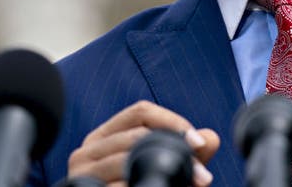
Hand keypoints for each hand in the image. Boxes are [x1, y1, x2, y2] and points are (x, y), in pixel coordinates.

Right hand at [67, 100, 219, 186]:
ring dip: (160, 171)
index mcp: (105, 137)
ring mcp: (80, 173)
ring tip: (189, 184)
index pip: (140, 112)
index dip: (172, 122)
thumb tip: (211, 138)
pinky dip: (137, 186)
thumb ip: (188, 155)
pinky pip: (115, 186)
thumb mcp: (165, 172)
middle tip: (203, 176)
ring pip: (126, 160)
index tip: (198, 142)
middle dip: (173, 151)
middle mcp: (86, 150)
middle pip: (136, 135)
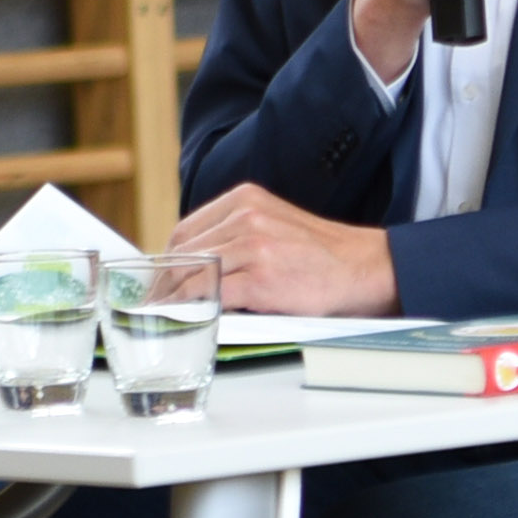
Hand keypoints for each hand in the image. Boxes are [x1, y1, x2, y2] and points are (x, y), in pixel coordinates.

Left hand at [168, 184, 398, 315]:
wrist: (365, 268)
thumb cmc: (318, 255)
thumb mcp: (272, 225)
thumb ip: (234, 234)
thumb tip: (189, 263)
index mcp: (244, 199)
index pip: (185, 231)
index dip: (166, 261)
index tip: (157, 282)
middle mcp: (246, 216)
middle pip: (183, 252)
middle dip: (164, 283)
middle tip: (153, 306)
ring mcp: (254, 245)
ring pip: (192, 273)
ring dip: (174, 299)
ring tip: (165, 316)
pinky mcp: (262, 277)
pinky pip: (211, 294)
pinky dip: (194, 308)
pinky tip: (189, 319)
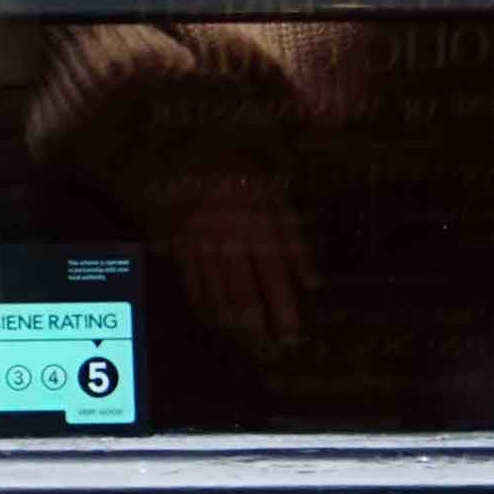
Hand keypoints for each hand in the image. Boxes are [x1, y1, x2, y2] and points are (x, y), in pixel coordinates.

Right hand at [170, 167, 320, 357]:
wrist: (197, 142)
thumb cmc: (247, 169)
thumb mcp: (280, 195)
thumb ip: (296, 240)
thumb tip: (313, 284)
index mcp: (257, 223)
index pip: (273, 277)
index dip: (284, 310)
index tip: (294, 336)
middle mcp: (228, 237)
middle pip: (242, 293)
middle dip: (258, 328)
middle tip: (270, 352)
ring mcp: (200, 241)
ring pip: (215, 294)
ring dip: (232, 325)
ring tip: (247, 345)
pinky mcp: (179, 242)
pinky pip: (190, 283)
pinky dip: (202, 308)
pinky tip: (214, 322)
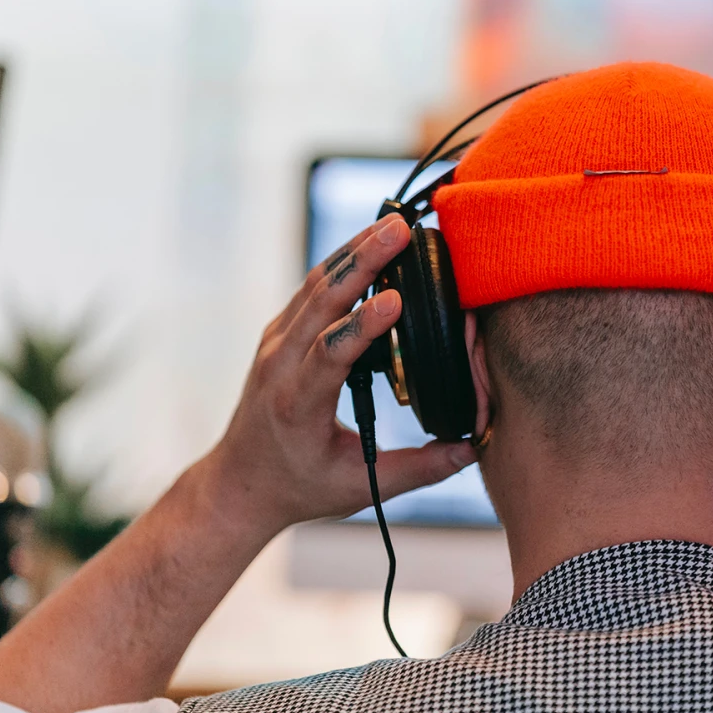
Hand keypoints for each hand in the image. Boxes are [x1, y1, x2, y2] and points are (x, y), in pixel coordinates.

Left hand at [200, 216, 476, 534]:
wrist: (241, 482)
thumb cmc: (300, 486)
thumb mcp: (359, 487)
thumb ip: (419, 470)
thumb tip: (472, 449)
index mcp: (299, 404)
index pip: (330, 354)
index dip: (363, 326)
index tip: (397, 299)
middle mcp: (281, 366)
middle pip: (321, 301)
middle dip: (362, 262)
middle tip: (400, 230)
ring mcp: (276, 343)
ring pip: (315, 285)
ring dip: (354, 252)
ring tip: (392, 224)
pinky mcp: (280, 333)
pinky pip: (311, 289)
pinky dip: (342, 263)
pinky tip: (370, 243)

Your objective
Only the text of the listing above is wanted, transcribed exactly, without its images.

Your response
Hand keypoints for each hand in the image. Boxes are [x1, y1, x2, y2] and points are (x, y), in pixel coordinates.

Right hand at [67, 100, 219, 186]:
ring dip: (160, 171)
index mcp: (105, 137)
ring mcp: (80, 173)
ring tip: (189, 184)
index pip: (140, 112)
index dip: (172, 122)
thumb tip: (211, 138)
pinky dip: (137, 186)
thumb ip: (188, 155)
pinky pip: (115, 186)
thumb mcp: (165, 172)
middle tip: (203, 176)
ring pip: (126, 160)
index tip: (198, 142)
middle dip: (173, 151)
middle mcp: (86, 150)
middle pip: (136, 135)
Hand keypoints for each hand in the image. Boxes are [x1, y1, x2, y2] and points are (x, y), in pixel coordinates.

Left hand at [168, 184, 398, 315]:
wrist: (365, 268)
thumb cmc: (318, 255)
thumb mcp: (272, 225)
thumb ip: (234, 234)
thumb tip: (189, 263)
index mcp: (244, 199)
index pip: (185, 231)
index dip: (166, 261)
index tip: (157, 282)
middle mcp: (246, 216)
middle pip: (183, 252)
middle dip: (164, 283)
middle tip: (153, 306)
ring mcp: (254, 245)
ring pip: (192, 273)
ring dip: (174, 299)
ring tip: (165, 316)
pinky mcp: (262, 277)
pinky pip: (211, 294)
pinky dip: (194, 308)
pinky tip: (189, 319)
Hand keypoints for each hand in the image. Boxes are [x1, y1, x2, y2] and points are (x, y), in pixel coordinates.

Right hand at [170, 167, 320, 357]:
wrist: (197, 142)
thumb cmc: (247, 169)
thumb mcp: (280, 195)
thumb ip: (296, 240)
thumb tip: (313, 284)
index mcp: (257, 223)
index pip: (273, 277)
index dip: (284, 310)
index tip: (294, 336)
middle mcp: (228, 237)
middle pip: (242, 293)
middle dip: (258, 328)
middle tip: (270, 352)
ring mcp: (200, 241)
ring pip: (215, 294)
ring dip: (232, 325)
ring tip: (247, 345)
pinky mcp: (179, 242)
pinky pip: (190, 283)
pinky dip: (202, 308)
pinky tip: (214, 322)
Hand keypoints for each hand in the image. Boxes are [x1, y1, x2, y2] and points are (x, y), in pixel coordinates.

Left hand at [200, 216, 476, 534]:
wrist: (241, 482)
thumb cmc: (300, 486)
thumb mcp: (359, 487)
thumb ip: (419, 470)
thumb tip: (472, 449)
index mcp: (299, 404)
index pip: (330, 354)
index dip: (363, 326)
index tip: (397, 299)
middle mcp: (281, 366)
middle pip: (321, 301)
middle dip: (362, 262)
middle tip: (400, 230)
ring mcp: (276, 343)
ring pip: (315, 285)
ring dip: (354, 252)
ring tip: (392, 224)
pinky mcp: (280, 333)
pinky pip: (311, 289)
pinky dip: (342, 263)
pinky tip: (370, 243)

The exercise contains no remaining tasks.